As for the opposite, I can think of numerous instances of extreme heat. When I was an adolescent, on a summer vacation to Sun Lake in eastern Washington my brother and I decided to play a round of golf in the middle of the day. I don't know what the temperature was, but the sun shone down upon us with relentless heat, and we were both too stubborn to quit until we'd finished the entire course. As a result, I got heat stroke. On one of my trips to India, I ended up in Goa in early summer, and it was so hot and humid that when I rested my forearms on a plastic tablecloth in a restaurant for no more than a few minutes, when I pulled them off, the parts of the arm that had touched the table were covered in heat rash.
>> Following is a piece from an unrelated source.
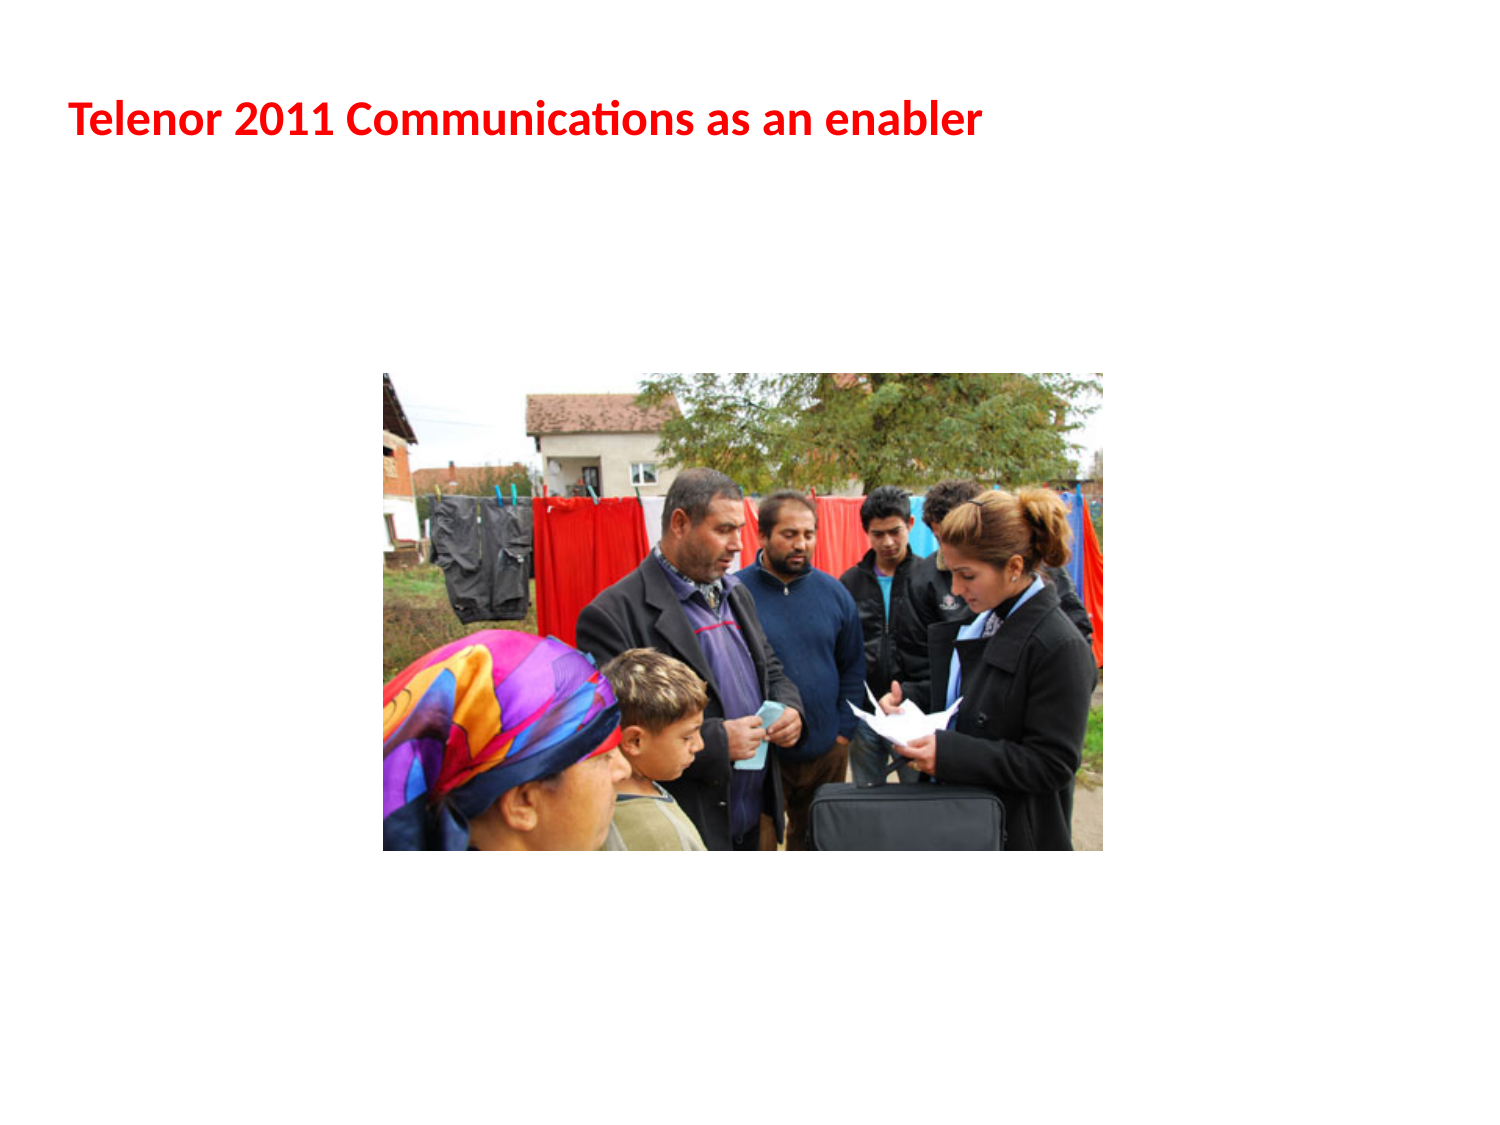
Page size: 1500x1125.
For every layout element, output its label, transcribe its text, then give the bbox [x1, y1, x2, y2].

picture [383, 373, 1103, 851]
text_box Telenor 2011 Communications as an enabler [53, 78, 1294, 154]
Other places I've grappled with the heat have been Sri Lanka, Thailand, and Bangladesh.
As the world warms, temperatures become more and more extreme. Maine, like Washington State, has had more than its share of wildfires in recent years; in fact, on our drive back from Acadia National Park, we saw signs for emergency evacuation routes. To a certain extent, weather variations are stimulating – until they become dangerous. Let's hope, for the sake of our progeny, we are able to endure and even prevent future excessive fluctuations.